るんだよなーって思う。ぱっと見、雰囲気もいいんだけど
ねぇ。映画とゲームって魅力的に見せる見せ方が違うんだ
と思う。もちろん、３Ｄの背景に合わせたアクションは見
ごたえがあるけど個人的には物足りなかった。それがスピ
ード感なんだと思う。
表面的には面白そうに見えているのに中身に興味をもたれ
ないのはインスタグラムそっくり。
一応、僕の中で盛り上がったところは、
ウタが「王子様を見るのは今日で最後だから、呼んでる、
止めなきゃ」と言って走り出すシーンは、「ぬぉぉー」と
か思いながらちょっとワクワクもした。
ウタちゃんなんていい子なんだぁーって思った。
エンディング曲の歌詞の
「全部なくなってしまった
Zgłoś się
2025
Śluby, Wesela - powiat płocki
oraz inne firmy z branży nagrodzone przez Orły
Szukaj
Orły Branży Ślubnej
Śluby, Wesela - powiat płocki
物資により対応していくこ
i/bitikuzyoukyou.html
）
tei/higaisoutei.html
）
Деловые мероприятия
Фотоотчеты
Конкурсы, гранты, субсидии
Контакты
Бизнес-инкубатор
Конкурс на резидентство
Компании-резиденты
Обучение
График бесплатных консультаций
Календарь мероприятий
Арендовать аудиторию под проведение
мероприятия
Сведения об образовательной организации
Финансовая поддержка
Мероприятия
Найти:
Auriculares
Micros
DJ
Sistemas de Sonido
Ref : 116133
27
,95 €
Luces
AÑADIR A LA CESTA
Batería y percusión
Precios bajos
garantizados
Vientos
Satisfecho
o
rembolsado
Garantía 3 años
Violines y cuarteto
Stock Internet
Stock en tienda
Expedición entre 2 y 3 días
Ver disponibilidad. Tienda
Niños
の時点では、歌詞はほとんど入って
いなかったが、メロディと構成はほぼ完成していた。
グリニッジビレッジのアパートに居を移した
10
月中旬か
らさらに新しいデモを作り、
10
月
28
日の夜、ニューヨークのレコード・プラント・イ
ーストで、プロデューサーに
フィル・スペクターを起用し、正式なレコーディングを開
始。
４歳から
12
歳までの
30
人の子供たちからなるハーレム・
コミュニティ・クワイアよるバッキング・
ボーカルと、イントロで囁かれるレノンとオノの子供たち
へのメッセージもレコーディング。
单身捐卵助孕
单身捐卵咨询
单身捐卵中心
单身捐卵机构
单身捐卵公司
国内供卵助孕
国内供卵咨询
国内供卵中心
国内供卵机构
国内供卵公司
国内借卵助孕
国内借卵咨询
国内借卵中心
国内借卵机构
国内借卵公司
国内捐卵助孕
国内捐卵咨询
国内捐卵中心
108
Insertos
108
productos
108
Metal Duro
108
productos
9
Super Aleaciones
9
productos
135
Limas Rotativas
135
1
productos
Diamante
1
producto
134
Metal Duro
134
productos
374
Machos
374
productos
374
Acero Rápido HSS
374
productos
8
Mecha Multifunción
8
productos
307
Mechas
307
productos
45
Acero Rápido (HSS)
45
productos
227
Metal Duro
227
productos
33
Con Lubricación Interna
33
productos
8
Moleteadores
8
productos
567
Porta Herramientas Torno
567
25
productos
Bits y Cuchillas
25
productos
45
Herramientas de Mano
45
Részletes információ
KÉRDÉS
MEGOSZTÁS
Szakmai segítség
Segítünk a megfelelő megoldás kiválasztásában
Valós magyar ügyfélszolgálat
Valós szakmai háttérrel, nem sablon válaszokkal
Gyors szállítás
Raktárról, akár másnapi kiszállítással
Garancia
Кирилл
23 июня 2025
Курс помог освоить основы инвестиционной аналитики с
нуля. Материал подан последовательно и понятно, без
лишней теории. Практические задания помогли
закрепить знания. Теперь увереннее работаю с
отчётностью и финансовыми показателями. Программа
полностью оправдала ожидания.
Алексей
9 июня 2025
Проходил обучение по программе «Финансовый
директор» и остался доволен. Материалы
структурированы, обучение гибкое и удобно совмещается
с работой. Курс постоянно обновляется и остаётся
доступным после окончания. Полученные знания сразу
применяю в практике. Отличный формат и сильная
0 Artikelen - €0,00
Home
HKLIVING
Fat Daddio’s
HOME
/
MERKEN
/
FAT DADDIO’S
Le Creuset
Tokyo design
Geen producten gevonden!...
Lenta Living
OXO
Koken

◆ ◆ ◆ ◆

• _Brief_: Extract the text of every row above, reproducing each line in the same order and wording.

• _Your response_:
るんだよなーって思う。ぱっと見、雰囲気もいいんだけど
ねぇ。映画とゲームって魅力的に見せる見せ方が違うんだ
と思う。もちろん、３Ｄの背景に合わせたアクションは見
ごたえがあるけど個人的には物足りなかった。それがスピ
ード感なんだと思う。
表面的には面白そうに見えているのに中身に興味をもたれ
ないのはインスタグラムそっくり。
一応、僕の中で盛り上がったところは、
ウタが「王子様を見るのは今日で最後だから、呼んでる、
止めなきゃ」と言って走り出すシーンは、「ぬぉぉー」と
か思いながらちょっとワクワクもした。
ウタちゃんなんていい子なんだぁーって思った。
エンディング曲の歌詞の
「全部なくなってしまった
Zgłoś się
2025
Śluby, Wesela - powiat płocki
oraz inne firmy z branży nagrodzone przez Orły
Szukaj
Orły Branży Ślubnej
Śluby, Wesela - powiat płocki
物資により対応していくこ
i/bitikuzyoukyou.html
）
tei/higaisoutei.html
）
Деловые мероприятия
Фотоотчеты
Конкурсы, гранты, субсидии
Контакты
Бизнес-инкубатор
Конкурс на резидентство
Компании-резиденты
Обучение
График бесплатных консультаций
Календарь мероприятий
Арендовать аудиторию под проведение
мероприятия
Сведения об образовательной организации
Финансовая поддержка
Мероприятия
Найти:
Auriculares
Micros
DJ
Sistemas de Sonido
Ref : 116133
27
,95 €
Luces
AÑADIR A LA CESTA
Batería y percusión
Precios bajos
garantizados
Vientos
Satisfecho
o
rembolsado
Garantía 3 años
Violines y cuarteto
Stock Internet
Stock en tienda
Expedición entre 2 y 3 días
Ver disponibilidad. Tienda
Niños
の時点では、歌詞はほとんど入って
いなかったが、メロディと構成はほぼ完成していた。
グリニッジビレッジのアパートに居を移した
10
月中旬か
らさらに新しいデモを作り、
10
月
28
日の夜、ニューヨークのレコード・プラント・イ
ーストで、プロデューサーに
フィル・スペクターを起用し、正式なレコーディングを開
始。
４歳から
12
歳までの
30
人の子供たちからなるハーレム・
コミュニティ・クワイアよるバッキング・
ボーカルと、イントロで囁かれるレノンとオノの子供たち
へのメッセージもレコーディング。
单身捐卵助孕
单身捐卵咨询
单身捐卵中心
单身捐卵机构
单身捐卵公司
国内供卵助孕
国内供卵咨询
国内供卵中心
国内供卵机构
国内供卵公司
国内借卵助孕
国内借卵咨询
国内借卵中心
国内借卵机构
国内借卵公司
国内捐卵助孕
国内捐卵咨询
国内捐卵中心
108
Insertos
108
productos
108
Metal Duro
108
productos
9
Super Aleaciones
9
productos
135
Limas Rotativas
135
1
productos
Diamante
1
producto
134
Metal Duro
134
productos
374
Machos
374
productos
374
Acero Rápido HSS
374
productos
8
Mecha Multifunción
8
productos
307
Mechas
307
productos
45
Acero Rápido (HSS)
45
productos
227
Metal Duro
227
productos
33
Con Lubricación Interna
33
productos
8
Moleteadores
8
productos
567
Porta Herramientas Torno
567
25
productos
Bits y Cuchillas
25
productos
45
Herramientas de Mano
45
Részletes információ
KÉRDÉS
MEGOSZTÁS
Szakmai segítség
Segítünk a megfelelő megoldás kiválasztásában
Valós magyar ügyfélszolgálat
Valós szakmai háttérrel, nem sablon válaszokkal
Gyors szállítás
Raktárról, akár másnapi kiszállítással
Garancia
Кирилл
23 июня 2025
Курс помог освоить основы инвестиционной аналитики с
нуля. Материал подан последовательно и понятно, без
лишней теории. Практические задания помогли
закрепить знания. Теперь увереннее работаю с
отчётностью и финансовыми показателями. Программа
полностью оправдала ожидания.
Алексей
9 июня 2025
Проходил обучение по программе «Финансовый
директор» и остался доволен. Материалы
структурированы, обучение гибкое и удобно совмещается
с работой. Курс постоянно обновляется и остаётся
доступным после окончания. Полученные знания сразу
применяю в практике. Отличный формат и сильная
0 Artikelen - €0,00
Home
HKLIVING
Fat Daddio’s
HOME
/
MERKEN
/
FAT DADDIO’S
Le Creuset
Tokyo design
Geen producten gevonden!...
Lenta Living
OXO
Koken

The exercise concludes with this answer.